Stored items
★ ★ ★ ★ ★
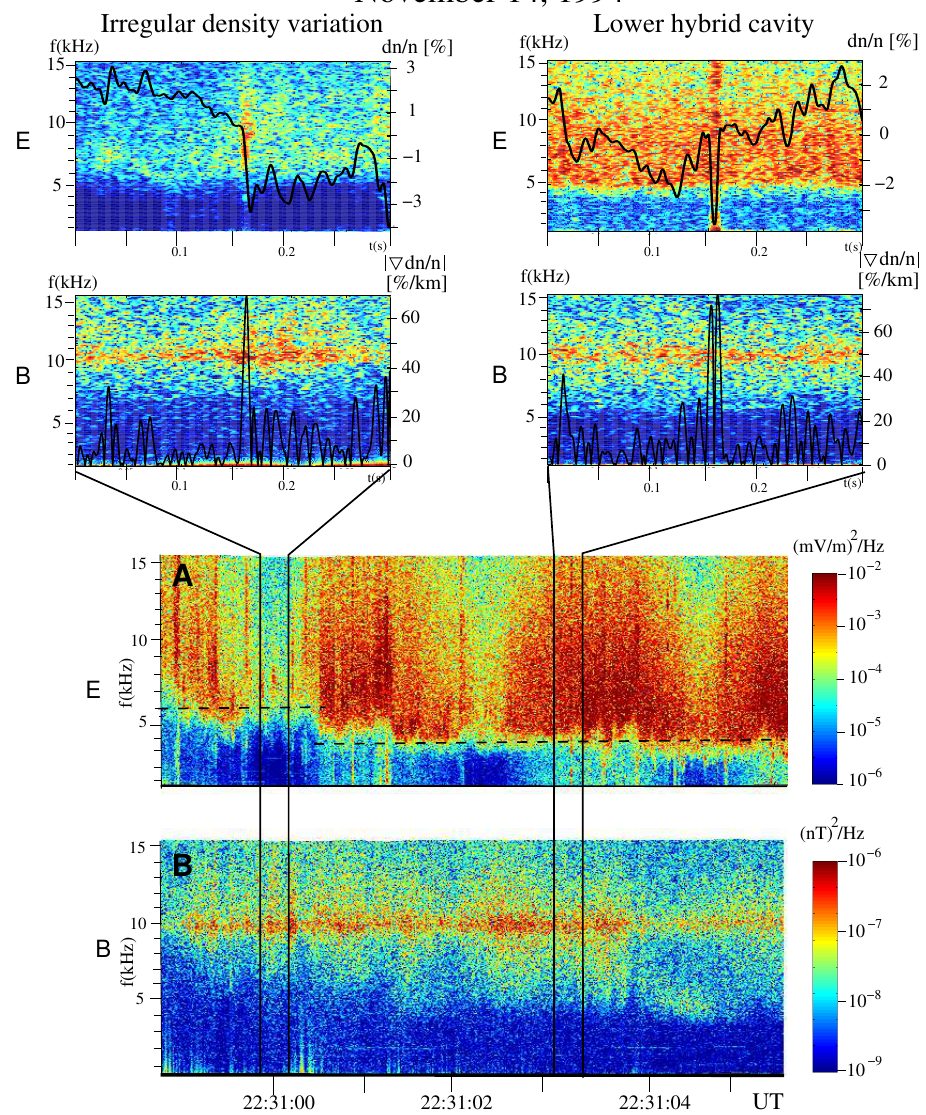
Fig. 2. The two large panels show 7-s long electric and magnetic field spectrograms from 14 November 1994. At 22:31:00.5 UT the total density changes from 7900cm − 3 to 3100cm − 3 . The associated change in the lower hybrid cutoff frequency is marked with dashed lines in panel (A) . Before the density drop irregular density variations are found and after are LHCs detected. Enlarged are 0.3s from two parts of the burst. The two top-left panels show an irregular density variation event and the two top-right panels show an LHC event.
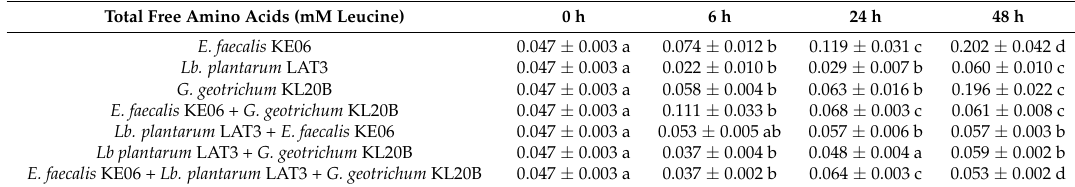
Table 1. Dynamics of total free amino acids production during milk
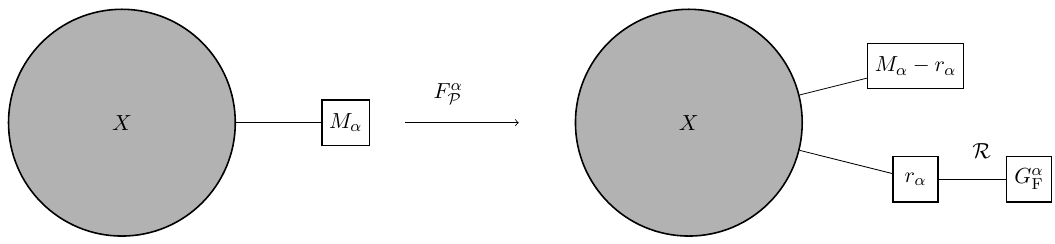
on a U( M ) subgroup of the global symmetry group of a α P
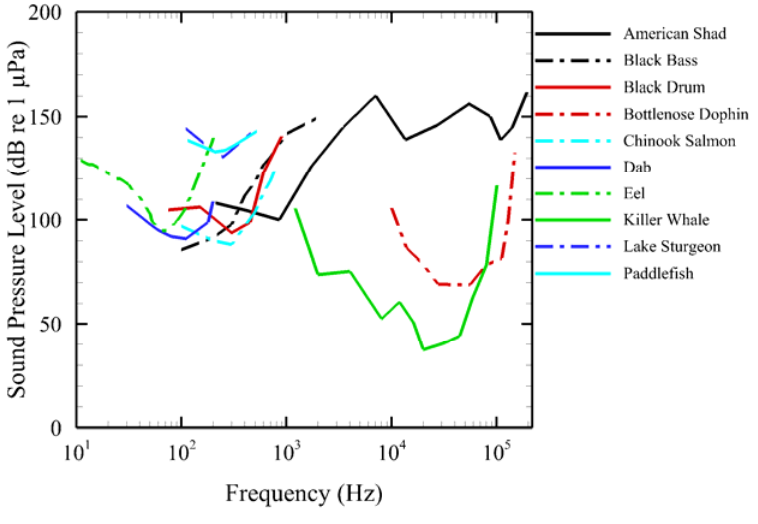
Figure 3. Audiograms of the 10 species of fish and marine mammals in the AAMI audiogram library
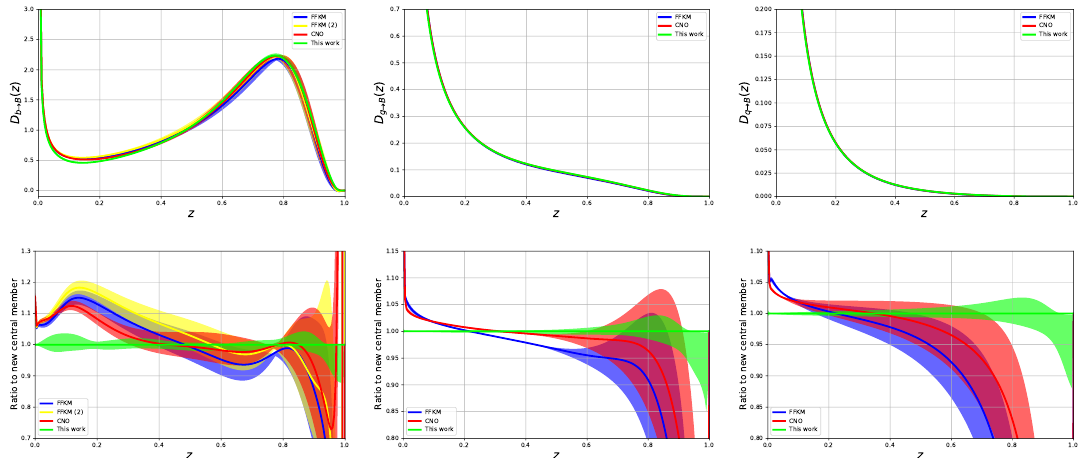
Figure 6 . A comparison of the new FF set (green) with the ones constructed in ref. [40] (yellow, blue and red), together with their uncertainties. From left to right: the b → B FF, the g → B FF and the q → B FF, where q can be any light quark. The top row shows the absolute plots, while the bottom plots show the ratios to the new FFs. The error bands are as in figure 5. The yellow curve is identical to the blue curve for both the gluon and the light-quark FFs, and is not shown in the corresponding plots. All curves are evaluated at µ = m Fr t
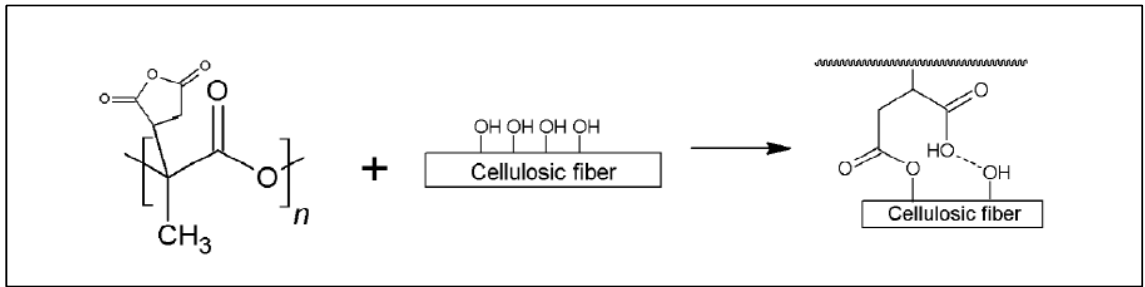
Figure 6. Reaction scheme for the grafting of a cellulosic fiber on PLA- g -MA (from González-López et al. [21], copyright Taylor and Francis, reproduced with permission).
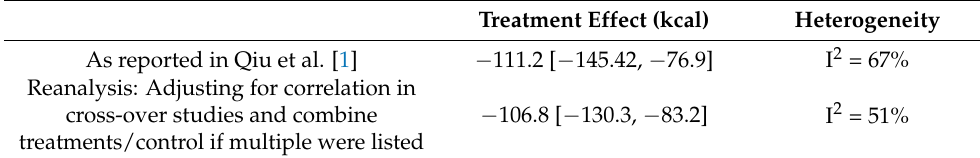
Table 1. Associations between protein-rich breakfast and subsequent energy intake (kcal) from a meta-analysis with random effects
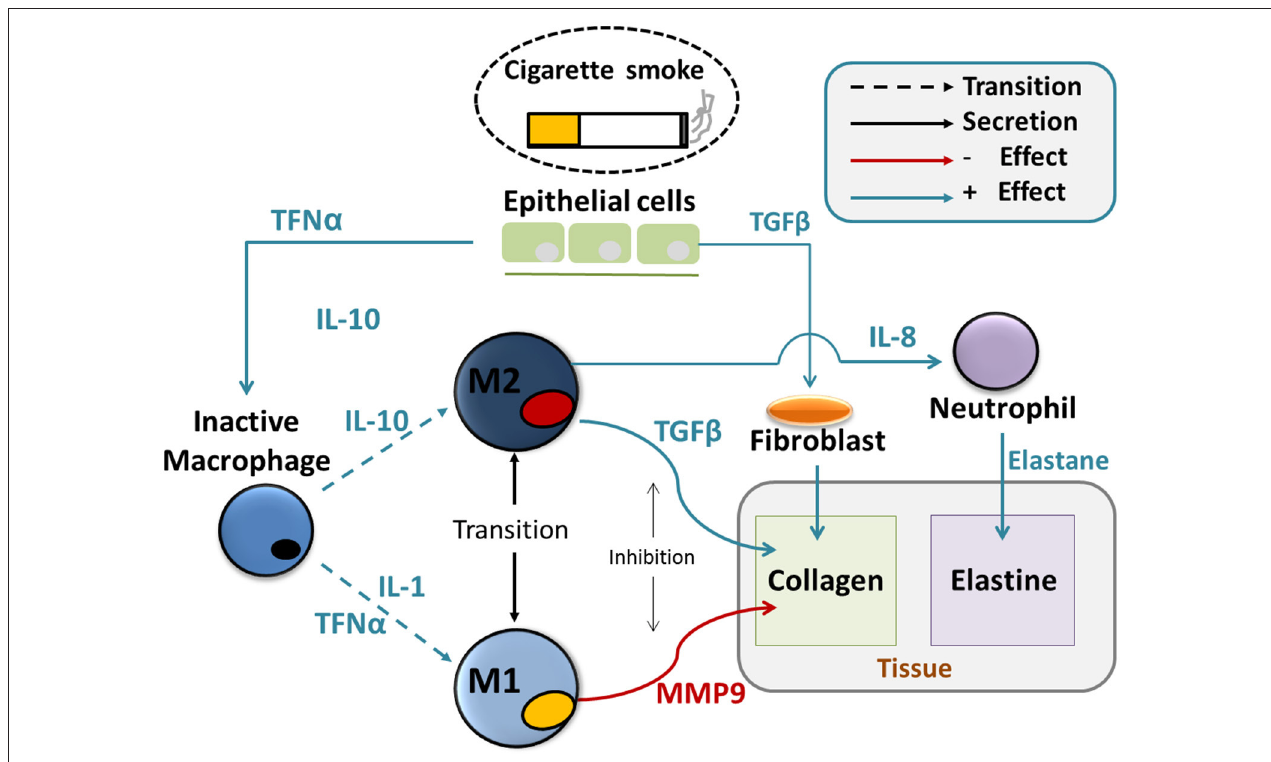
FIGURE 1 | Agent based model of tissue destruction in emphysema progression. Particles coming from inhaled smoke cause secretion of cytokines such as TNF α and TGF β by the epithelial cells. Those act, at first, as chemotactic factors and attract undifferentiated alveolar macrophages and fibroblasts. and the alveolar macrophages. Secondly, they induce the activation of the macrophages and their differentiation in the M 1 and M 2 subtypes. Those will create a delicate dynamical balance between inflammatory and anti-inflammatory signals such as IL 1 , IL 8 , and IL 10 that affect the activation of protease such as MMPs, the recruitment of neutrophils and fibroblasts. MMPs directly cleavage the collagen from the tissue and are responsible for the deposition of abnormal collage that leads to fibrosis, together with fibroblasts. Elastase destroys the elastin in the tissue. Both abnormal collagen deposition and reduction in elastin deteriorate the mechanical properties of the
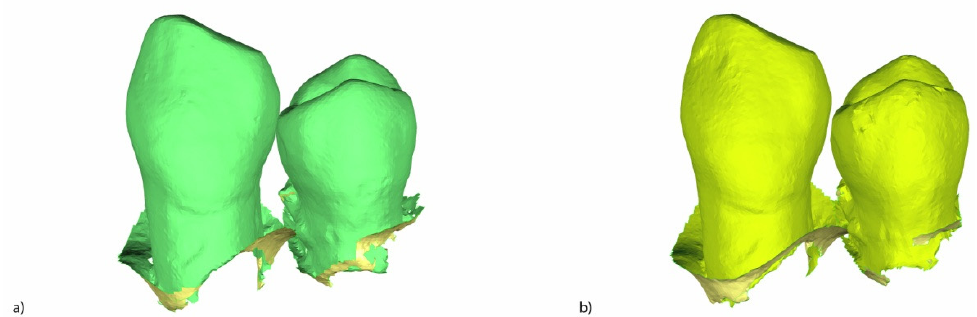
Figure 3. ( a ) Buccal view of the individually segmented tooth, 3.3 and 3.4 of the preoperative and ( b ) postoperative interproximal enamel reduction STL digital files.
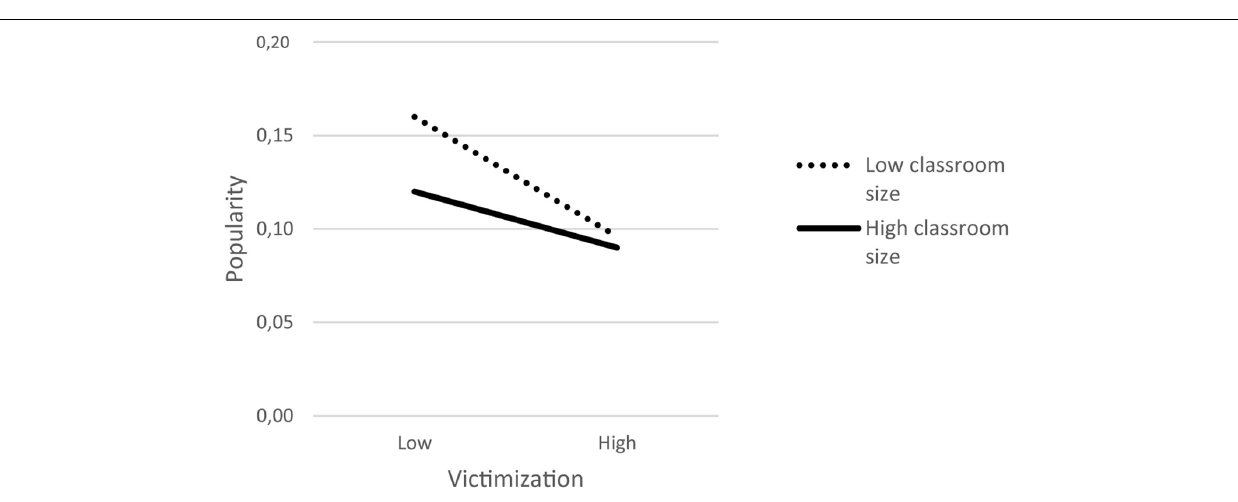
FIGURE 2 | Moderating effects of classroom size on the association between classroom mean-centered self-reported victimization and popularity in the Dutch sample. Cut-offs of 1SD above and below the mean were used to represent the level of popularity of adolescents high and low in victimization, in small classrooms ( ∼ 21 students) and in large classrooms ( ∼ 29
★ ★ ★ ★ ★
EXERCISE DIRECTIONS:
Nothing but an exact copy belongs in the answer: the lines from the top of the records through the line containing "Figure 6 . A", minus the pictures.

OUTPUT FOR THIS TASK:
Fig. 2. The two large panels show 7-s long electric and magnetic field spectrograms from 14 November 1994. At 22:31:00.5 UT the total density changes from 7900cm − 3 to 3100cm − 3 . The associated change in the lower hybrid cutoff frequency is marked with dashed lines in panel (A) . Before the density drop irregular density variations are found and after are LHCs detected. Enlarged are 0.3s from two parts of the burst. The two top-left panels show an irregular density variation event and the two top-right panels show an LHC event.
Table 1. Dynamics of total free amino acids production during milk
on a U( M ) subgroup of the global symmetry group of a α P
Figure 3. Audiograms of the 10 species of fish and marine mammals in the AAMI audiogram library
Figure 6 . A comparison of the new FF set (green) with the ones constructed in ref. [40] (yellow, blue and red), together with their uncertainties. From left to right: the b → B FF, the g → B FF and the q → B FF, where q can be any light quark. The top row shows the absolute plots, while the bottom plots show the ratios to the new FFs. The error bands are as in figure 5. The yellow curve is identical to the blue curve for both the gluon and the light-quark FFs, and is not shown in the corresponding plots. All curves are evaluated at µ = m Fr t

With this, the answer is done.